Enkele uren na de maaltijd
zorgt glucagon voor de afgifte
van glycerol en vetzuur-
albumine complexen uit de
adipocyten.
Glucagon of adrenaline activeert een 7TM-
receptor, en activeert via cAMP en PK-A
perilipine en HS-lipase. Deze enzymen
bevorderen de TAG-afbraak.
Insuline werkt exact tegengesteld: het remt
de lipolyse door defosforylering van HS-
lipase, perilipine, en ATGL.
LDL komt uit VLDL, enkel is het verrijkt aan cholesterol &
dient het voor cholesteroltransport. Bij mensen is LDL een
risicofactor voor atherosclerose.
Perifeer bindt
LDL aan een
LDL-receptor,
waarna het
wordt ge-endocyteerd. De receptoren gaan naar het
celoppervlak terug, en de inhoud gaat naar het lysosoom.
Hier worden de cholesterolesters gehydrolyseerd en
gebruikt in het ER of opgeslagen als lipid-duppeltjes.

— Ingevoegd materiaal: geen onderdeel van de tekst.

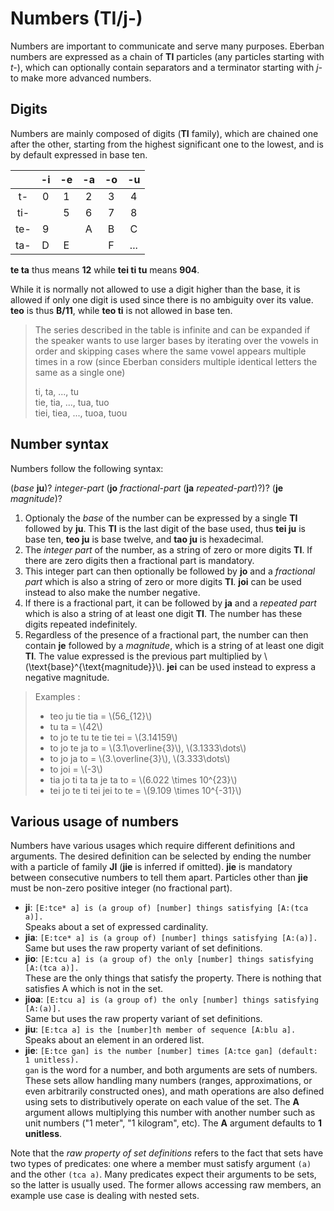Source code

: # Numbers (TI/j-)

Numbers are important to communicate and serve many purposes. Eberban numbers
are expressed as a chain of __TI__ particles (any particles starting with _t-_),
which can optionally contain separators and a terminator starting with _j-_ to
make more advanced numbers.

## Digits

Numbers are mainly composed of digits (__TI__ family), which are chained one
after the other, starting from the highest significant one to the lowest, and is
by default expressed in base ten.

|     | -i | -e | -a | -o | -u  |
|:---:|:--:|:--:|:--:|:--:|:---:|
| t-  | 0  | 1  | 2  | 3  |  4  |
| ti- |    | 5  | 6  | 7  |  8  |
| te- | 9  |    | A  | B  |  C  |
| ta- | D  | E  |    | F  | ... |

__te ta__ thus means __12__ while __tei ti tu__ means __904__.

While it is normally not allowed to use a digit higher than the base, it is
allowed if only one digit is used since there is no ambiguity over its value.
__teo__ is thus __B/11__, while __teo ti__ is not allowed in base ten.

> The series described in the table is infinite and can be expanded if the
> speaker wants to use larger bases by iterating over the vowels in order and
> skipping cases where the same vowel appears multiple times in a row (since
> Eberban considers multiple identical letters the same as a single one)
>
> ti, ta, ..., tu\
> tie, tia, ..., tua, tuo\
> tiei, tiea, ..., tuoa, tuou

## Number syntax

Numbers follow the following syntax:

(_base_ __ju__)? _integer-part_ (__jo__ _fractional-part_ (__ja__ _repeated-part_)?)? (__je__ _magnitude_)?

1. Optionaly the _base_ of the number can be expressed by a single __TI__
   followed by __ju__. This __TI__ is the last digit of the base used, thus
   __tei ju__ is base ten, __teo ju__ is base twelve, and __tao ju__ is
   hexadecimal.
2. The _integer part_ of the number, as a string of zero or more digits __TI__.
   If there are zero digits then a fractional part is mandatory.
3. This integer part can then optionally be followed by __jo__ and a _fractional
   part_ which is also a string of zero or more digits __TI__. __joi__ can be
   used instead to also make the number negative.
4. If there is a fractional part, it can be followed by __ja__ and a _repeated
   part_ which is also a string of at least one digit __TI__. The number has
   these digits repeated indefinitely.
5. Regardless of the presence of a fractional part, the number can then contain
   __je__ followed by a _magnitude_, which is a string of at least one digit
   __TI__. The value expressed is the previous part multiplied by
   \\(\text{base}^{\text{magnitude}}\\). __jei__ can be used instead to express
   a negative magnitude.

> Examples :
>
> - teo ju tie tia = \\(56_{12}\\)
> - tu ta = \\(42\\)
> - to jo te tu te tie tei = \\(3.14159\\)
> - to jo te ja to = \\(3.1\overline{3}\\), \\(3.1333\dots\\)
> - to jo ja to = \\(3.\overline{3}\\), \\(3.333\dots\\)
> - to joi = \\(-3\\)
> - tia jo ti ta ta je ta to = \\(6.022 \times 10^{23}\\)
> - tei jo te ti tei jei to te = \\(9.109 \times 10^{-31}\\)

## Various usage of numbers

Numbers have various usages which require different definitions and arguments.
The desired definition can be selected by ending the number with a particle of
family __JI__ (__jie__ is inferred if omitted). __jie__ is mandatory between
consecutive numbers to tell them apart. Particles other than __jie__ must be
non-zero positive integer (no fractional part).

- __ji__: `[E:tce* a] is (a group of) [number] things satisfying [A:(tca a)].`\
  Speaks about a set of expressed cardinality.
- __jia__: `[E:tce* a] is (a group of) [number] things satisfying [A:(a)].`\
  Same but uses the raw property variant of set definitions.
- __jio__: `[E:tcu a] is (a group of) the only [number] things satisfying [A:(tca a)].`\
  These are the only things that satisfy the property. There is nothing that
  satisfies A which is not in the set.
- __jioa__: `[E:tcu a] is (a group of) the only [number] things satisfying [A:(a)].`\
  Same but uses the raw property variant of set definitions.
- __jiu__: `[E:tca a] is the [number]th member of sequence [A:blu a].`\
  Speaks about an element in an ordered list.
- __jie__: `[E:tce gan] is the number [number] times [A:tce gan] (default: 1 unitless).`\
  `gan` is the word for a number, and both arguments are sets of numbers. These
  sets allow handling many numbers (ranges, approximations, or even arbitrarily
  constructed ones), and math operations are also defined using sets to
  distributively operate on each value of the set. The __A__ argument allows 
  multiplying this number with another number such as unit numbers ("1 meter",
  "1 kilogram", etc). The __A__ argument defaults to __1 unitless__.

Note that the _raw property of set definitions_ refers to the fact that sets
have two types of predicates: one where a member must satisfy argument `(a)` and
the other `(tca a)`. Many predicates expect their arguments to be sets, so the
latter is usually used. The former allows accessing raw members, an example use
case is dealing with nested sets.
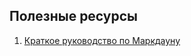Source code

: ## Полезные ресурсы

1. [Краткое руководство по Маркдауну](https://paulradzkov.com/2014/markdown_cheatsheet/)
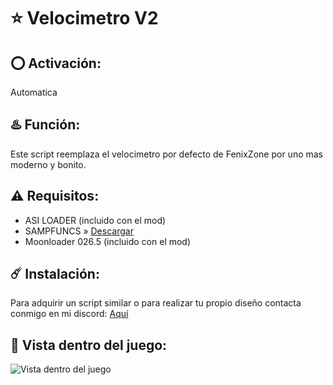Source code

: # ⭐ Velocimetro V2

## ⭕ Activación:
Automatica

## ♨️ Función:
Este script reemplaza el velocimetro por defecto de FenixZone por uno mas moderno y bonito.

## ⚠️ Requisitos:
- ASI LOADER (incluido con el mod)
- SAMPFUNCS » [Descargar](https://www.blast.hk/attachments/22939/)
- Moonloader 026.5 (incluido con el mod)

## ☄️ Instalación:
Para adquirir un script similar o para realizar tu propio diseño contacta conmigo en mi discord: [Aquí](https://discord.com/users/1246311073204670540)

## 👀 Vista dentro del juego:
![Vista dentro del juego](https://github.com/0x73616D/VelocimetroV2/assets/94794277/68f582dc-1d10-4769-b2c1-21eb4b7b5eae)
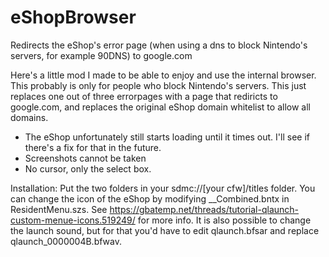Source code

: # eShopBrowser
Redirects the eShop's error page (when using a dns to block Nintendo's servers, for example 90DNS) to google.com

Here's a little mod I made to be able to enjoy and use the internal browser. This probably is only for people who block Nintendo's servers. 
This just replaces one out of three errorpages with a page that rediricts to google.com, and replaces the original eShop domain whitelist to allow all domains.

* The eShop unfortunately still starts loading until it times out. I'll see if there's a fix for that in the future.
* Screenshots cannot be taken
* No cursor, only the select box.

Installation: Put the two folders in your sdmc://[your cfw]/titles folder.
You can change the icon of the eShop by modifying __Combined.bntx in ResidentMenu.szs.
See https://gbatemp.net/threads/tutorial-qlaunch-custom-menue-icons.519249/ for more info.
It is also possible to change the launch sound, but for that you'd have to edit qlaunch.bfsar and replace qlaunch_0000004B.bfwav.
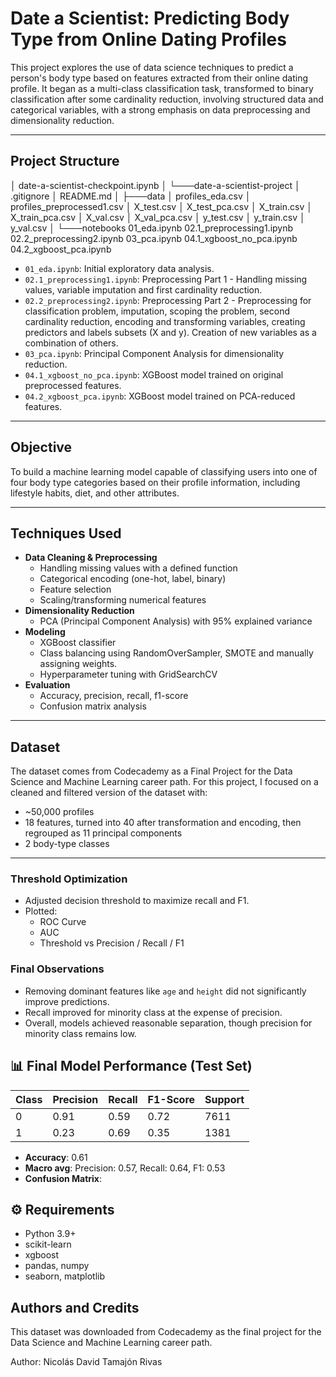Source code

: # Date a Scientist: Predicting Body Type from Online Dating Profiles

This project explores the use of data science techniques to predict a person's body type based on features extracted from their online dating profile. It began as a multi-class classification task, transformed to binary classification after some cardinality reduction, involving structured data and categorical variables, with a strong emphasis on data preprocessing and dimensionality reduction.

---

## Project Structure

│       date-a-scientist-checkpoint.ipynb
│
└───date-a-scientist-project
    │   .gitignore
    │   README.md
    │
    ├───data
    │       profiles_eda.csv
    │       profiles_preprocessed1.csv
    │       X_test.csv
    │       X_test_pca.csv
    │       X_train.csv
    │       X_train_pca.csv
    │       X_val.csv
    │       X_val_pca.csv
    │       y_test.csv
    │       y_train.csv
    │       y_val.csv
    │
    └───notebooks
            01_eda.ipynb
            02.1_preprocessing1.ipynb
            02.2_preprocessing2.ipynb
            03_pca.ipynb
            04.1_xgboost_no_pca.ipynb
            04.2_xgboost_pca.ipynb

- `01_eda.ipynb`: Initial exploratory data analysis.
- `02.1_preprocessing1.ipynb`: Preprocessing Part 1 - Handling missing values, variable imputation and first cardinality reduction.
- `02.2_preprocessing2.ipynb`: Preprocessing Part 2 - Preprocessing for classification problem, imputation, scoping the problem, second cardinality reduction, encoding and transforming variables, creating predictors and labels subsets (X and y). Creation of new variables as a combination of others.
- `03_pca.ipynb`: Principal Component Analysis for dimensionality reduction.
- `04.1_xgboost_no_pca.ipynb`: XGBoost model trained on original preprocessed features.
- `04.2_xgboost_pca.ipynb`: XGBoost model trained on PCA-reduced features.

---

## Objective

To build a machine learning model capable of classifying users into one of four body type categories based on their profile information, including lifestyle habits, diet, and other attributes.

---

## Techniques Used

- **Data Cleaning & Preprocessing**
  - Handling missing values with a defined function
  - Categorical encoding (one-hot, label, binary)
  - Feature selection
  - Scaling/transforming numerical features
- **Dimensionality Reduction**
  - PCA (Principal Component Analysis) with 95% explained variance
- **Modeling**
  - XGBoost classifier
  - Class balancing using RandomOverSampler, SMOTE and manually assigning weights.
  - Hyperparameter tuning with GridSearchCV
- **Evaluation**
  - Accuracy, precision, recall, f1-score
  - Confusion matrix analysis

---

## Dataset

The dataset comes from Codecademy as a Final Project for the Data Science and Machine Learning career path. For this project, I focused on a cleaned and filtered version of the dataset with:
- ~50,000 profiles
- 18 features, turned into 40 after transformation and encoding, then regrouped as 11 principal components
- 2 body-type classes

---

### Threshold Optimization
- Adjusted decision threshold to maximize recall and F1.
- Plotted:
  - ROC Curve
  - AUC
  - Threshold vs Precision / Recall / F1

### Final Observations
- Removing dominant features like `age` and `height` did not significantly improve predictions.
- Recall improved for minority class at the expense of precision.
- Overall, models achieved reasonable separation, though precision for minority class remains low.

## 📊 Final Model Performance (Test Set)

| Class | Precision | Recall | F1-Score | Support |
|-------|-----------|--------|----------|---------|
|   0   |   0.91    |  0.59  |   0.72   |  7611   |
|   1   |   0.23    |  0.69  |   0.35   |  1381   |

- **Accuracy**: 0.61  
- **Macro avg**: Precision: 0.57, Recall: 0.64, F1: 0.53  
- **Confusion Matrix**:

## ⚙️ Requirements

- Python 3.9+
- scikit-learn
- xgboost
- pandas, numpy
- seaborn, matplotlib

## Authors and Credits

This dataset was downloaded from Codecademy as the final project for the Data Science and Machine Learning career path. 

Author: Nicolás David Tamajón Rivas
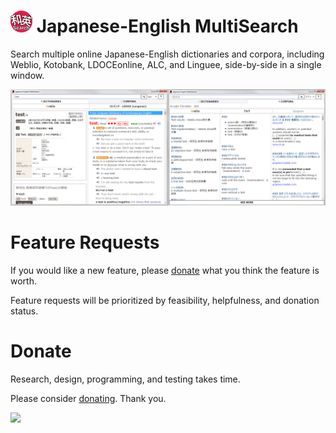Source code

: <h1><img src="https://raw.githubusercontent.com/krausekai/japanese-english-multisearch/master/build/icon.png" width="35px"> Japanese-English MultiSearch</h1>

Search multiple online Japanese-English dictionaries and corpora, including Weblio, Kotobank, LDOCEonline, ALC, and Linguee, side-by-side in a single window.

![Screenshot](/build/screenshot.png?raw=true "Version 0.2.0")

<h1>Feature Requests</h1>

If you would like a new feature, please [donate](https://krausekai.com/donate) what you think the feature is worth.

Feature requests will be prioritized by feasibility, helpfulness, and donation status.

<h1>Donate</h1>

Research, design, programming, and testing takes time.

Please consider [donating](https://krausekai.com/donate). Thank you.

<a href="https://krausekai.com/donate"><img src="https://i.imgur.com/sVBYHpo.png" width="150px"></a>
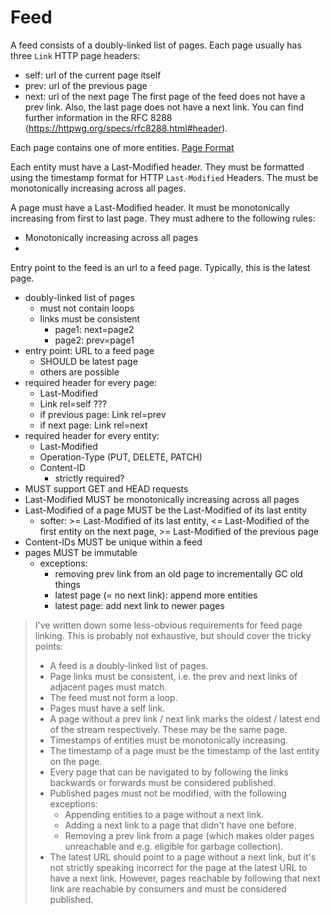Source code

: # Feed
A feed consists of a doubly-linked list of pages.
Each page usually has three `Link` HTTP page headers:
- self: url of the current page itself
- prev: url of the previous page
- next: url of the next page
The first page of the feed does not have a prev link. Also, the last page does not have a next link. 
You can find further information in the RFC 8288 (https://httpwg.org/specs/rfc8288.html#header).

Each page contains one of more entities. [Page Format](./page_format.md)

Each entity must have a Last-Modified header. They must be formatted using the timestamp format for HTTP `Last-Modified` Headers.
The must be monotonically increasing across all pages.

A page must have a Last-Modified header. It must be monotonically increasing from first to last page.
They must adhere to the following rules:
- Monotonically increasing across all pages
- 
Entry point to the feed is an url to a feed page. 
Typically, this is the latest page.

- doubly-linked list of pages
  - must not contain loops
  - links must be consistent
    - page1: next=page2
    - page2: prev=page1
- entry point: URL to a feed page
  - SHOULD be latest page
  - others are possible
- required header for every page:
  - Last-Modified
  - Link rel=self ???
  - if previous page: Link rel=prev
  - if next page: Link rel=next
- required header for every entity:
  - Last-Modified
  - Operation-Type (PUT, DELETE, PATCH)
  - Content-ID
    - strictly required?
- MUST support GET and HEAD requests
- Last-Modified MUST be monotonically increasing across all pages
- Last-Modified of a page MUST be the Last-Modified of its last entity
  - softer: >= Last-Modified of its last entity, <= Last-Modified of the first entity on the next page, >= Last-Modified of the previous page
- Content-IDs MUST be unique within a feed
- pages MUST be immutable
  - exceptions:
    - removing prev link from an old page to incrementally GC old things
    - latest page (= no next link): append more entities
    - latest page: add next link to newer pages

> I've written down some less-obvious requirements for feed page linking. This is probably not exhaustive, but should cover the tricky points:
> * A feed is a doubly-linked list of pages.
> * Page links must be consistent, i.e. the prev and next links of adjacent pages must match.
> * The feed must not form a loop.
> * Pages must have a self link.
> * A page without a prev link / next link marks the oldest / latest end of the stream respectively. These may be the same page.
> * Timestamps of entities must be monotonically increasing.
> * The timestamp of a page must be the timestamp of the last entity on the page.
> * Every page that can be navigated to by following the links backwards or forwards must be considered published.
> * Published pages must not be modified, with the following exceptions:
>   - Appending entities to a page without a next link.
>   - Adding a next link to a page that didn't have one before.
>   - Removing a prev link from a page (which makes older pages unreachable and e.g. eligible for garbage collection).
> * The latest URL should point to a page without a next link, but it's not strictly speaking incorrect for the page at the latest URL to have a next link. However, pages reachable by following that next link are reachable by consumers and must be considered published.
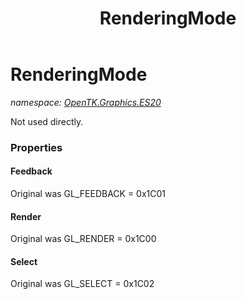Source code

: ﻿---
title: RenderingMode
---

# RenderingMode
_namespace: [OpenTK.Graphics.ES20](N-OpenTK.Graphics.ES20.html)_

Not used directly.



### Properties

#### Feedback
Original was GL_FEEDBACK = 0x1C01
#### Render
Original was GL_RENDER = 0x1C00
#### Select
Original was GL_SELECT = 0x1C02

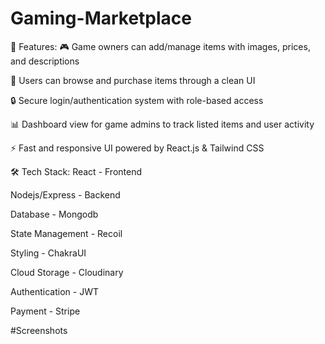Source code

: # Gaming-Marketplace
🚀 Features:
🎮 Game owners can add/manage items with images, prices, and descriptions

🛒 Users can browse and purchase items through a clean UI

🔒 Secure login/authentication system with role-based access

📊 Dashboard view for game admins to track listed items and user activity

⚡ Fast and responsive UI powered by React.js & Tailwind CSS

🛠️ Tech Stack:
React - Frontend

Nodejs/Express - Backend

Database - Mongodb

State Management - Recoil

Styling - ChakraUI

Cloud Storage - Cloudinary

Authentication - JWT

Payment - Stripe

#Screenshots 

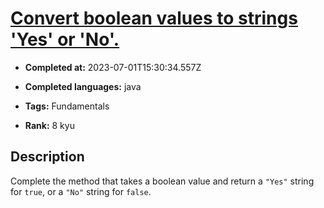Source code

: # [Convert boolean values to strings 'Yes' or 'No'.](https://www.codewars.com/kata/53369039d7ab3ac506000467)

- **Completed at:** 2023-07-01T15:30:34.557Z

- **Completed languages:** java

- **Tags:** Fundamentals

- **Rank:** 8 kyu

## Description

Complete the method that takes a boolean value and return a `"Yes"` string for `true`, or a `"No"` string for `false`.
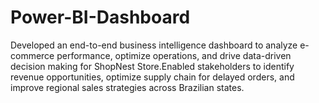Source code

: # Power-BI-Dashboard
Developed an end-to-end business intelligence dashboard to analyze e-commerce performance, optimize operations, and drive data-driven decision making for ShopNest Store.Enabled stakeholders to identify revenue opportunities, optimize supply chain for delayed orders, and improve regional sales strategies across Brazilian states.
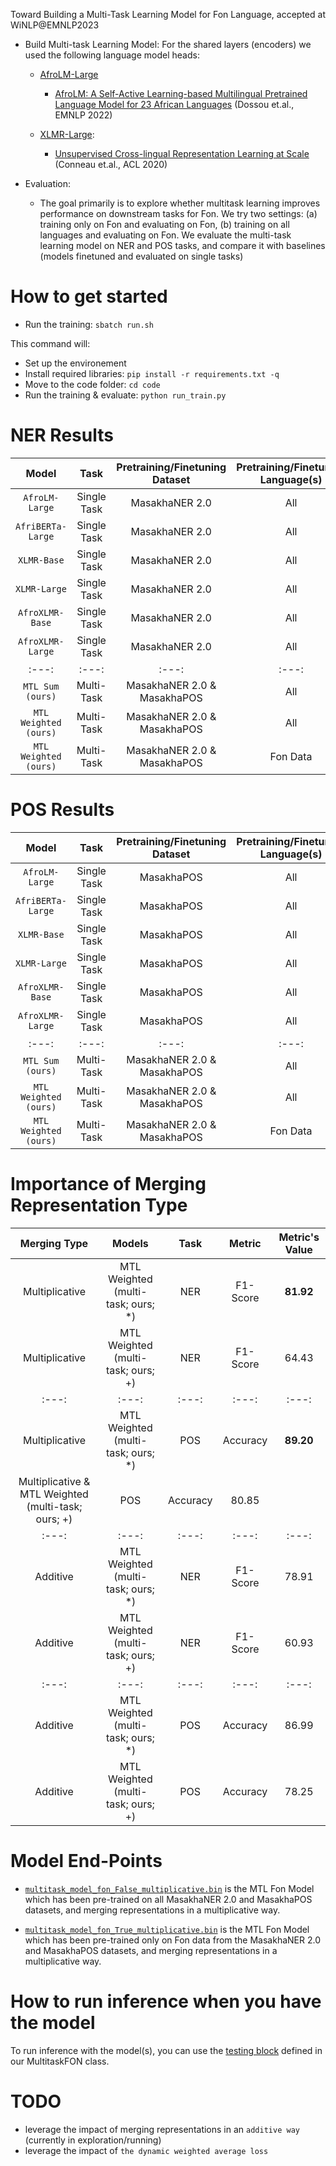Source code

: Toward Building a Multi-Task Learning Model for Fon Language, accepted at WiNLP@EMNLP2023

- Build Multi-task Learning Model: For the shared layers (encoders) we used the following language model heads:

    - [AfroLM-Large](https://huggingface.co/bonadossou/afrolm_active_learning)
        - [AfroLM: A Self-Active Learning-based Multilingual Pretrained Language Model for 23 African Languages](https://aclanthology.org/2022.sustainlp-1.11/) (Dossou et.al., EMNLP 2022)        
    
    - [XLMR-Large](https://huggingface.co/xlm-roberta-large):
        - [Unsupervised Cross-lingual Representation Learning at Scale](https://aclanthology.org/2020.acl-main.747) (Conneau et.al., ACL 2020)

- Evaluation:

    - The goal primarily is to explore whether multitask learning improves performance on downstream tasks for Fon. We try two settings: (a) training only on Fon and evaluating on Fon, (b) training on all languages and evaluating on Fon. We evaluate the multi-task learning model on NER and POS tasks, and compare it with baselines (models finetuned and evaluated on single tasks)

# How to get started

- Run the training: `sbatch run.sh`

This command will:

- Set up the environement
- Install required libraries: `pip install -r requirements.txt -q`
- Move to the code folder: `cd code`
- Run the training & evaluate: `python run_train.py`

# NER Results
Model | Task | Pretraining/Finetuning Dataset | Pretraining/Finetuning Language(s) | Evaluation Dataset | Metric | Metric's Value |
|:---: |:---: |:---: | :---: |:---: | :---: | :---: |
`AfroLM-Large` | Single Task | MasakhaNER 2.0 | All | FON NER | F1-Score | 80.48 |
`AfriBERTa-Large` | Single Task | MasakhaNER 2.0 | All | FON NER | F1-Score | 79.90 |
`XLMR-Base` | Single Task | MasakhaNER 2.0 | All | FON NER | F1-Score | 81.90 |
`XLMR-Large` | Single Task | MasakhaNER 2.0 | All | FON NER | F1-Score | 81.60 |
`AfroXLMR-Base` | Single Task | MasakhaNER 2.0 | All | FON NER | F1-Score | 82.30 |
`AfroXLMR-Large` | Single Task | MasakhaNER 2.0 | All | FON NER | F1-Score | 82.70 |
|:---: |:---: |:---: | :---: |:---: | :---: |
`MTL Sum (ours)` | Multi-Task | MasakhaNER 2.0 & MasakhaPOS | All | FON NER | F1-Score | 79.87 |
`MTL Weighted (ours)` | Multi-Task | MasakhaNER 2.0 & MasakhaPOS | All | FON NER | F1-Score | 81.92 |
`MTL Weighted (ours)` | Multi-Task | MasakhaNER 2.0 & MasakhaPOS | Fon Data | FON NER | F1-Score | 64.43 |


# POS Results
Model | Task | Pretraining/Finetuning Dataset | Pretraining/Finetuning Language(s) | Evaluation Dataset | Metric | Metric's Value |
|:---: |:---: |:---: | :---: |:---: | :---: | :---: |
`AfroLM-Large` | Single Task | MasakhaPOS | All | FON POS | Accuracy | 82.40 |
`AfriBERTa-Large` | Single Task | MasakhaPOS | All | FON POS | Accuracy | 88.40 |
`XLMR-Base` | Single Task | MasakhaPOS | All | FON POS | Accuracy | 90.10 |
`XLMR-Large` | Single Task | MasakhaPOS | All | FON POS | Accuracy | 90.20 |
`AfroXLMR-Base` | Single Task | MasakhaPOS | All | FON POS | Accuracy | 90.10 |
`AfroXLMR-Large` | Single Task | MasakhaPOS | All | FON POS | Accuracy | 90.40 |
|:---: |:---: |:---: | :---: |:---: | :---: |
`MTL Sum (ours)` | Multi-Task | MasakhaNER 2.0 & MasakhaPOS | All | FON POS | Accuracy | 82.45 |
`MTL Weighted (ours)` | Multi-Task | MasakhaNER 2.0 & MasakhaPOS | All | FON POS | Accuracy | 89.20 |
`MTL Weighted (ours)` | Multi-Task | MasakhaNER 2.0 & MasakhaPOS | Fon Data | FON POS | Accuracy | 80.85 |

# Importance of Merging Representation Type

Merging Type | Models | Task | Metric | Metric's Value |
| :---: | :---: | :---: | :---: | :---: |
Multiplicative | MTL Weighted (multi-task; ours; *) | NER | F1-Score | **81.92** |
Multiplicative | MTL Weighted (multi-task; ours; +) | NER | F1-Score | 64.43 |
| :---: | :---: | :---: | :---: | :---:|
Multiplicative | MTL Weighted (multi-task; ours; *) | POS | Accuracy | **89.20** |
Multiplicative & MTL Weighted (multi-task; ours; +) | POS | Accuracy | 80.85 | 
| :---: | :---: | :---: | :---: | :---: |
Additive | MTL Weighted (multi-task; ours; *) | NER | F1-Score | 78.91 |
Additive | MTL Weighted (multi-task; ours; +) | NER | F1-Score | 60.93 |
| :---: | :---: | :---: | :---: | :---: |
Additive | MTL Weighted (multi-task; ours; *) | POS | Accuracy | 86.99 |
Additive | MTL Weighted (multi-task; ours; +) | POS | Accuracy | 78.25 |

# Model End-Points

- [`multitask_model_fon_False_multiplicative.bin`](https://huggingface.co/bonadossou/multitask_model_fon_False_multiplicative) is the MTL Fon Model which has been pre-trained on all MasakhaNER 2.0 and MasakhaPOS datasets, and merging representations in a multiplicative way.

- [`multitask_model_fon_True_multiplicative.bin`](https://huggingface.co/bonadossou/multitask-learning-fon-true-multiplicative) is the MTL Fon Model which has been pre-trained only on Fon data from the MasakhaNER 2.0 and MasakhaPOS datasets, and merging representations in a multiplicative way.

# How to run inference when you have the model
 To run inference with the model(s), you can use the [testing block](https://github.com/bonaventuredossou/multitask_fon/blob/main/code/run_train.py#L209) defined in our MultitaskFON class.

 # TODO

 - leverage the impact of merging representations in an `additive way` (currently in exploration/running)
 - leverage the impact of `the dynamic weighted average loss`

Het
eiwitdeel wordt tot aminozuren afgebroken.
Cholesterol wordt gebruikt om het membraan soepel te
houden, in de lever om galzouten te vormen, en in veel
endocriene organen voor steroïdhormoonsynthese.
Levercellen kunnen zelf cholesterol maken uit acetyl-CoA. Als je te weinig eet, maak je het dus zelf.
Het enzym HMG-CoA reductase is de regulerende stap hierin. Normaal bij cholesterol-overschot
wordt de cholesterolsynthese via HMG-CoA reductase geremd, wordt de opslag van cholesterol als
cholesterolester (activering ACAT) geactiveerd, en wordt het aantal LDL-receptoren
gedownreguleerd op het celoppervlak.